XML vs. JSON - My First Thoughts
The last week or two has seen a flurry of discussion about the use of JSON in web apps vs. XML. Most folks have been coming at it from a developer’s point of view - asking which has better tool support or is less bandwidth intensive or easy to use in various scenarios.
It seems to be quickly forgotten that most of this discussion all started due to a cross-site scripting vulnerability in Gmail. We’re assured that any reasonable JSON libraries will sanitize the incoming JSON before executing it.
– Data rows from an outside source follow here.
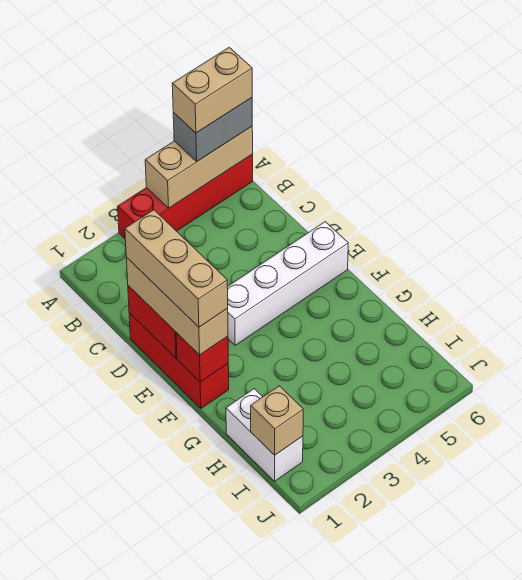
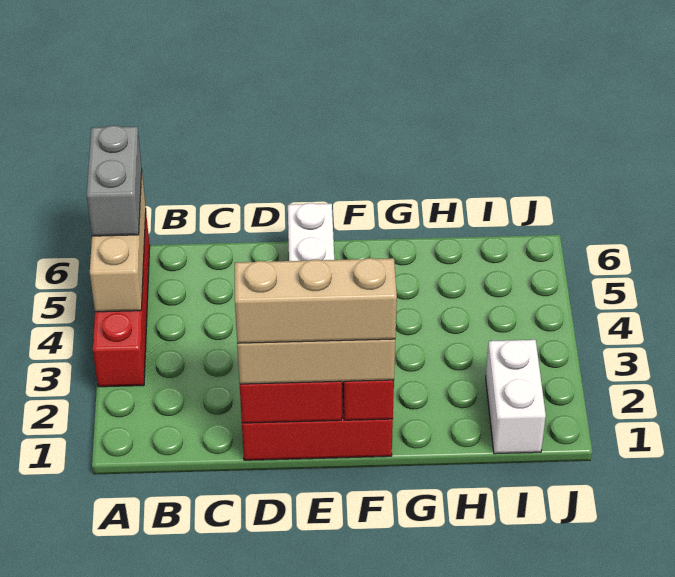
tan brick A5:A6 level 4 -> none
white brick H1:I1 level 1 -> white brick I1:I2 level 1
tan brick I1 level 2 -> none

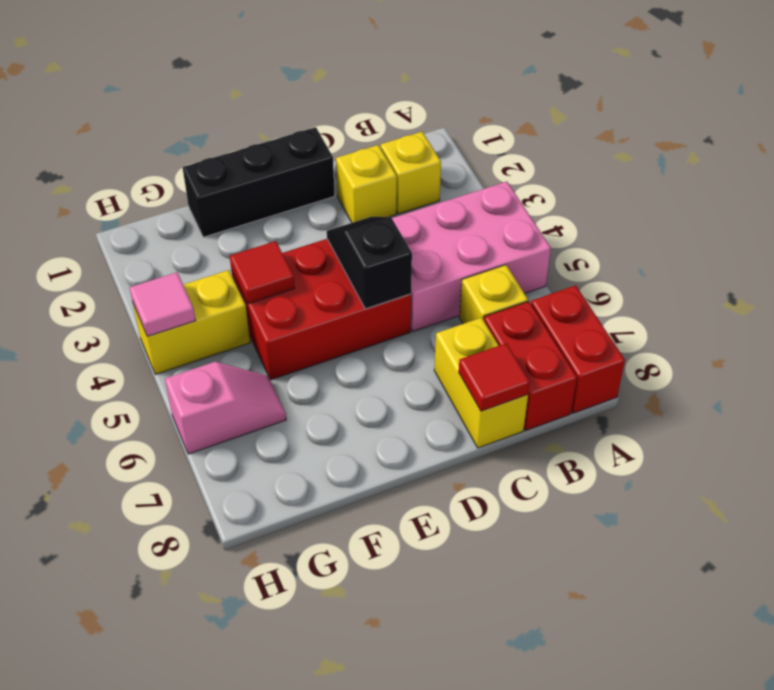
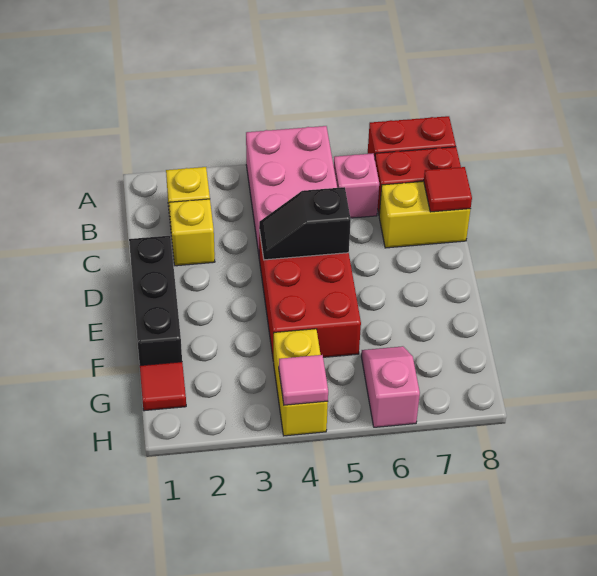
yellow brick B6 level 1 -> pink brick B6 level 1
red tile F4 level 2 -> red tile G1 level 1

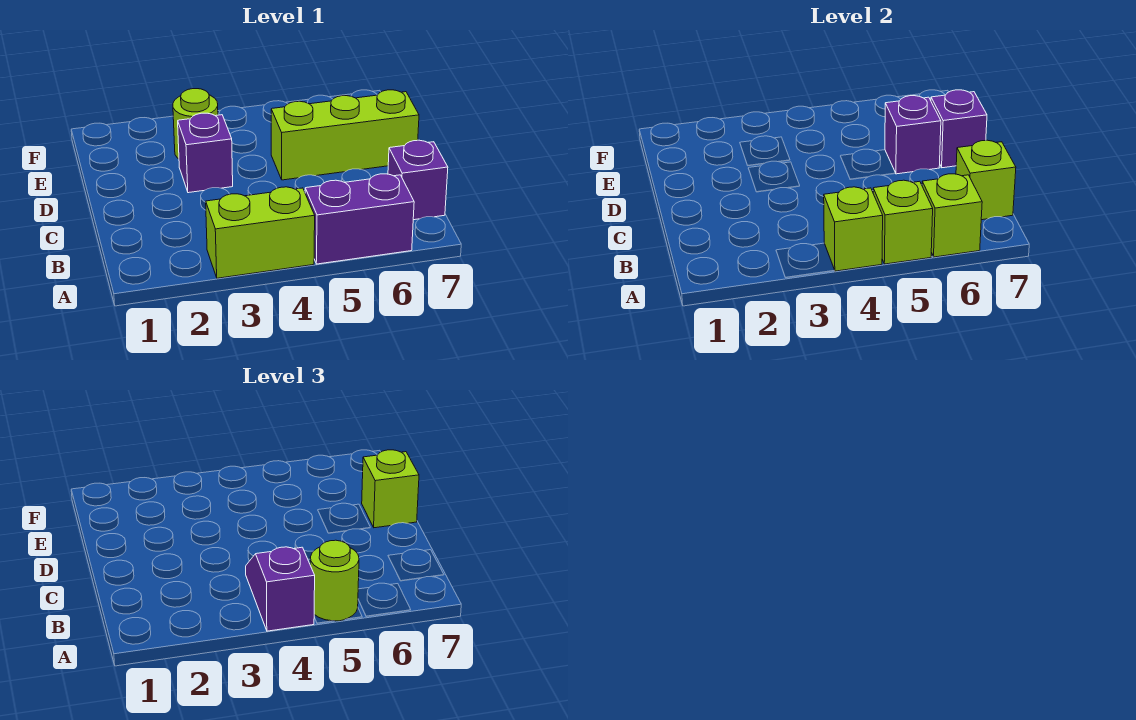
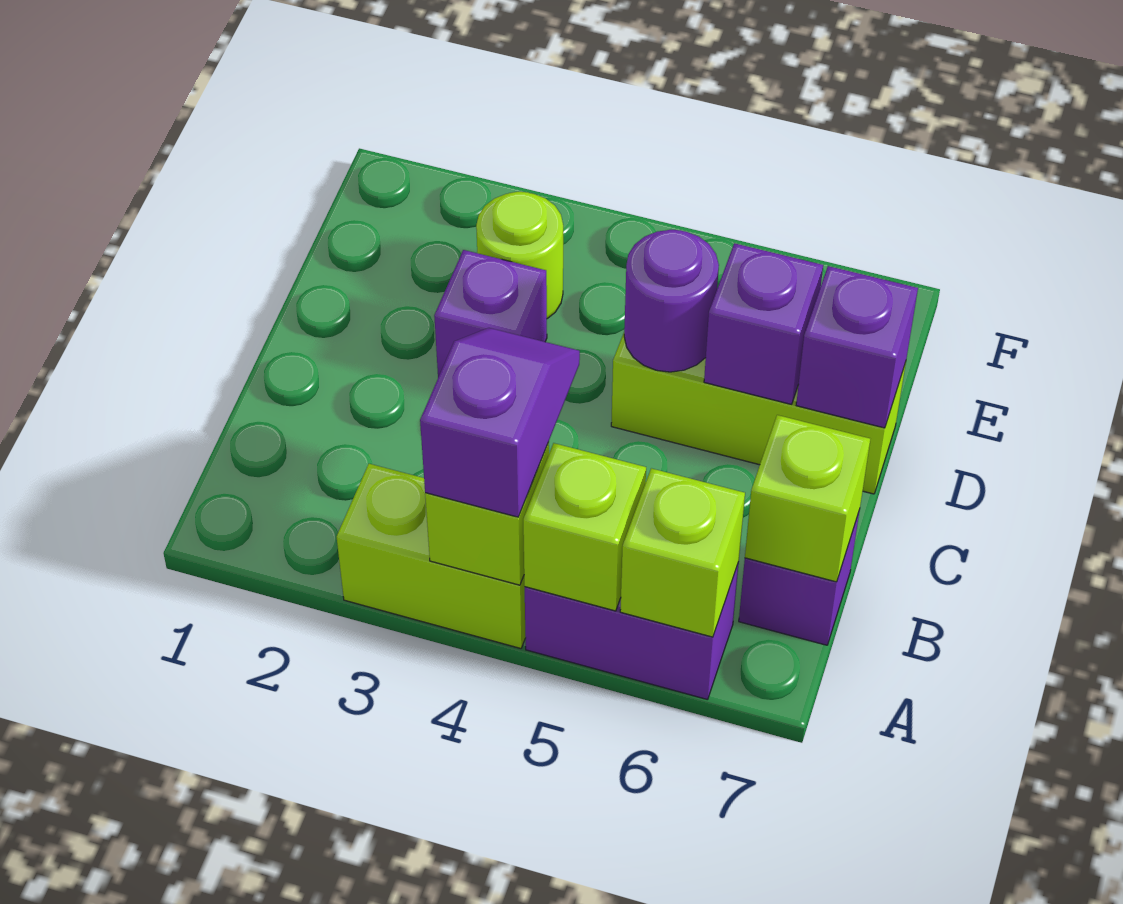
lime round brick A5 level 3 -> none
none -> purple round brick D5 level 2
lime brick D7 level 3 -> none

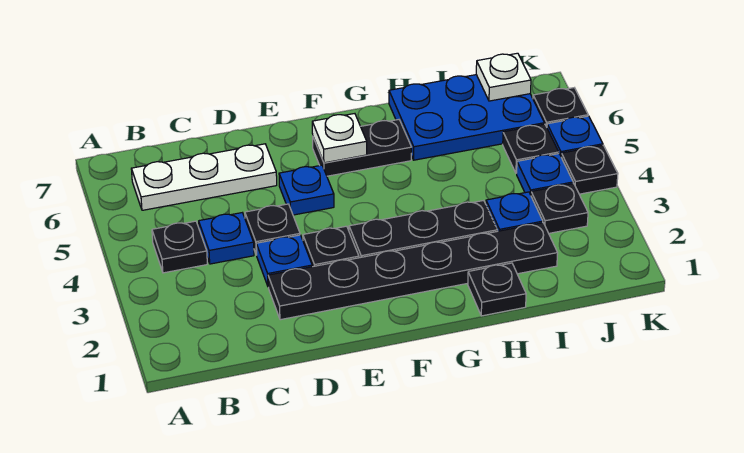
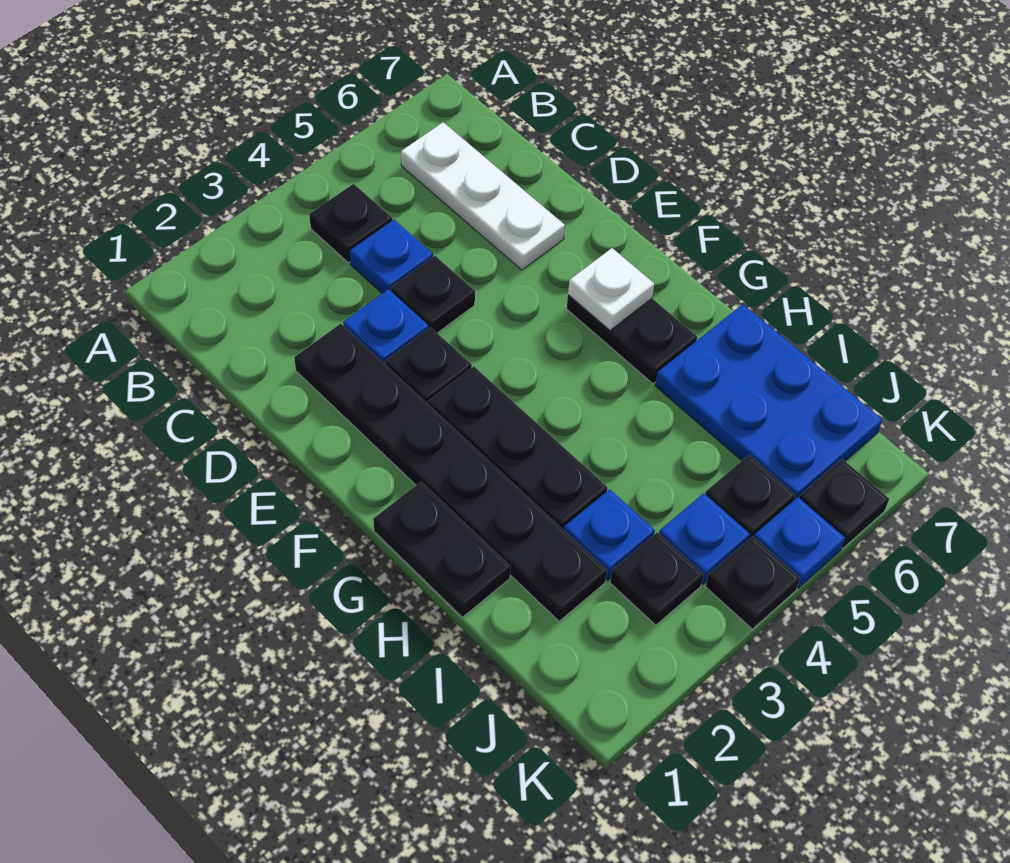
blue plate E5 level 1 -> none
black plate H1 level 1 -> black plate G1:H1 level 1
white plate J7 level 2 -> none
However, this is just the sort of thing that caused browser developers to disable cross-site use of XMLHttpRequest in the first place. Web users should not rely on web developers or JSON library developers to protect them from cross-site attacks. If JSON is being used to work around something that was specifically disabled in XMLHttpRequest, what does that tell you?
Comments
Comment from Sandman
Date: January 19, 2007, 9:12 am
Yeah, that’s a stupid excuse for using a technology. That said, JSON is amazing for web development. I’ve completely dropped XML from nearly all of my software development. There is the holy trilogy of configuration options: database, annotations & config files. Using XML for config options is popular in the C#/Java world, but other frameworks like RoR/Django/etc have made it obsolete. Good scripting languages like Python/Ruby make code-based configuration really enjoyable. I know I’ll never go back. Sorry for the digression. JSON for web development takes all the XML BS out of web calls and makes AJAX so much more approachable. I’m a big fan.